Academic Education Does Not Always Translate Into Wealth

“Study hard in school, get a good job, work hard at that job so you can retire comfortably”.

Does this advice ring a bell?

I am pretty sure it does.

This is because we have, in one form or another, heard our parents or relatives mention this to us, in an all-too-helpful manner.

Now, before I get flamed for criticizing this time-tested advice for success, I would like to point something out.

I am not against education or going to school at all.

In fact, I have a Bachelors of Financial (Hons) from York University and an MBA in Finance from DeGroote School of Business, which happens to be in the top 5 schools in Canada.

So yes, I have pursued my higher education to a great extent, primarily because I myself wanted to do so, but also because it was my parents’ dream as well.

However, the same advice of studying hard & landing a good job is a recipe for leading a financially-mediocre life.

Yes, it stinks and it is sad, but it also happens to be true.

Here’s why:

  • The government taxes employees at a much higher rate than it taxes businesses and investors. Assuming you are earning $120,000 per year in Toronto, Canada, you will be taxed around $34,807, leaving you with $85,193 in net income (assuming you didn’t contribute to your retirement plan). That huge tax chunk might not feel huge right now, but in a couple of years it adds up. Business owners & investors use tax loopholes which allows them to pay a fraction of the tax employees pay, even if they earn 10-50 times more than the employees. Technically real estate investors can earn millions and get taxed nothing. So being an employee definitely works against you.
  • You earn only through your labor & there’s only so much you can earn. Business owners & investors use economies of scale and other peoples’ money in order to get affluent, which means that their income is not related to their labor. It is related to their productivity.
  • The more you earn, the happier the government is with you. This is because the more you earn, the more money you send to them. Let’s use an extreme example of a neurosurgeon in Ontario, Canada whose annual salary is $380,000. That’s a lot of money, right? Nope, not really since the government takes around $160,999, leaving him with only $219,000. That is how much taxation will affect you even if you reach the top tiers in your job.
  • Chances are, if you are an employee, you will end up making the same mistakes more employees make, which is why they find it difficult to retire even by the age of 65. Business owners and investors play by a different set of rules and successful ones come out way ahead.

 

So why does the government penalize the employees?

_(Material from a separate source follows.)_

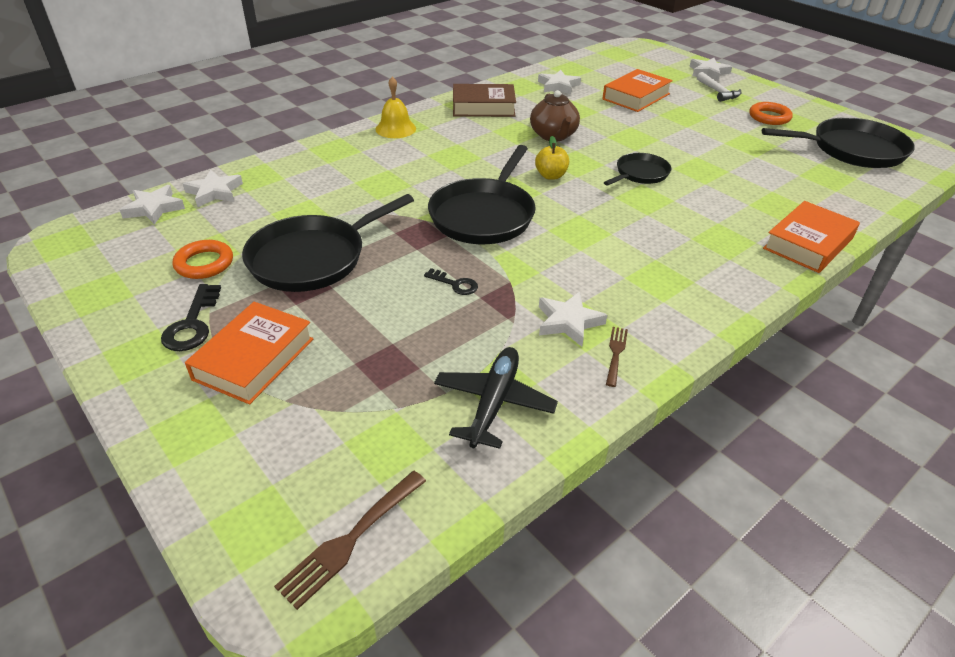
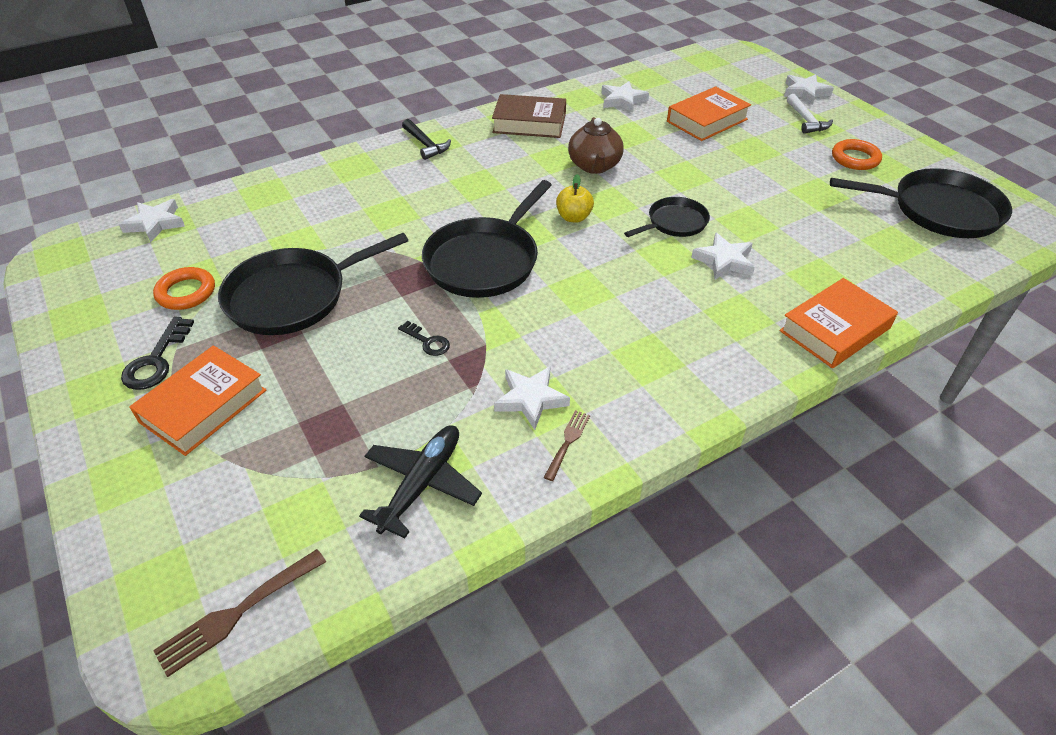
camera: 10 degrees right, 5 degrees up
(214, 192) = (219, 209): white star -> white star (724, 260)
(395, 129) = (426, 145): yellow bell -> black hammer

Aren’t employees being productive members of the society?

Well, yes they are.

And the government isn’t really penalizing them.

The government just doesn’t give them the same “rewards” it provides to business owners and investors.

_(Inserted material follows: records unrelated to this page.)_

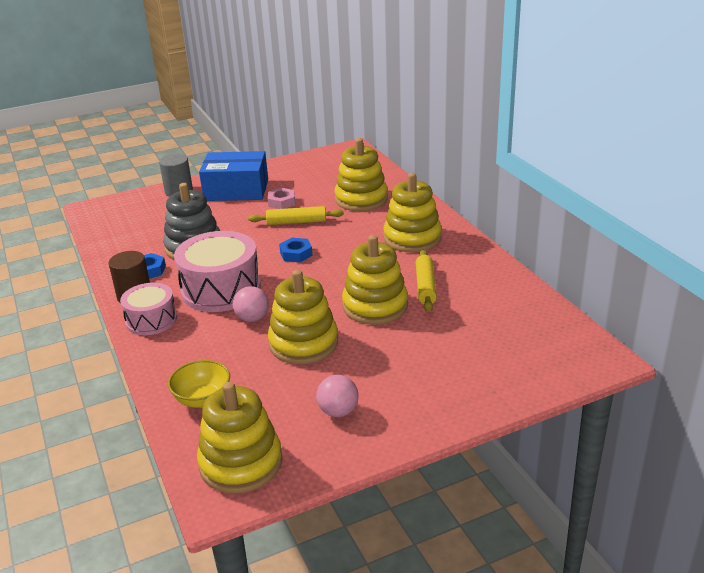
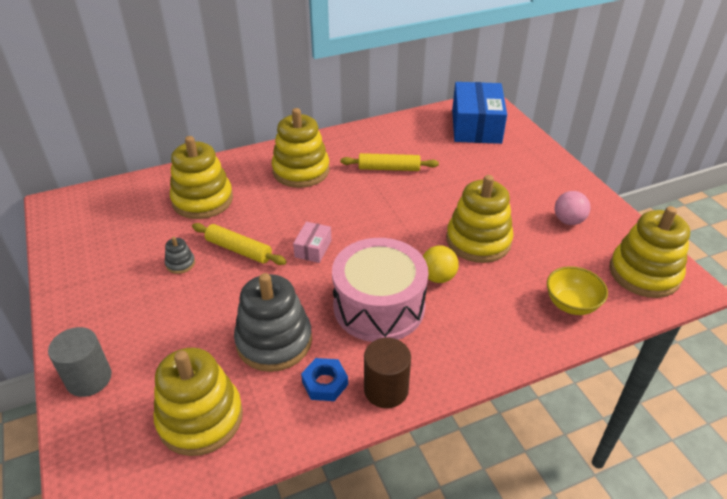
camera: 90 degrees left, 10 degrees up
(151, 320) = (440, 363): pink drum -> none
(236, 190) = (121, 310): blue box -> blue box (476, 126)
(252, 318) = (438, 277): pink ball -> yellow ball
(281, 202) = (180, 264): pink nut -> grey stacking toy
(296, 222) = (239, 250): yellow rolling pin -> yellow rolling pin turned 60 degrees counterclockwise
(296, 254) = (313, 248): blue nut -> pink box
(375, 306) = (419, 197): yellow stacking toy -> yellow stacking toy (200, 418)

The tax code is written in a manner so as to reward these 2 classes because:

  • Business owners increase the economy’s GDP and productivity and also hire people
  • Investors help the economy grow further by pooling resources together

I hope you understand the point I am trying to make.

It isn’t that an academic education and getting a job is wrong.

It is just that most people who are employees get taxed heavily so they can’t build up their net worth.

Also, they don’t have the same financial IQ as business owners and investors, further hampering their net worth goals.

Think about this:

  • How many people do you personally know who are over 60 and still working? Would they ever care to go to their job if they were financially free?
  • How many people who work a job have said: “I am now financially free. I can afford to not go to the office from now on”.
  • How many people actually LIKE and enjoy their job?

 

To put things into perspective, here are some of my own experiences:

  • I know a dentist who makes over $180,000 per year but is always broke. He says if he loses his job or is forced to quick work, he will be in deep trouble in 3-4 months. He is 58 years old.
  • My friend’s dad is a Civil Engineer and never seems to earn enough to make his ends meet. He is over 60 and wants to retire but is not able to.
  • My uncle is a heart surgeon in the UK and gets paid really, really well. His only complaint is that he gets taxed at 50% so he is left will “almost nothing”. He is in his 60s and even though he has decent wealth, he still can’t afford to retire.

So yes, generally speaking, academic education will not make you wealthy if you do a job unless you have decent financial IQ as well.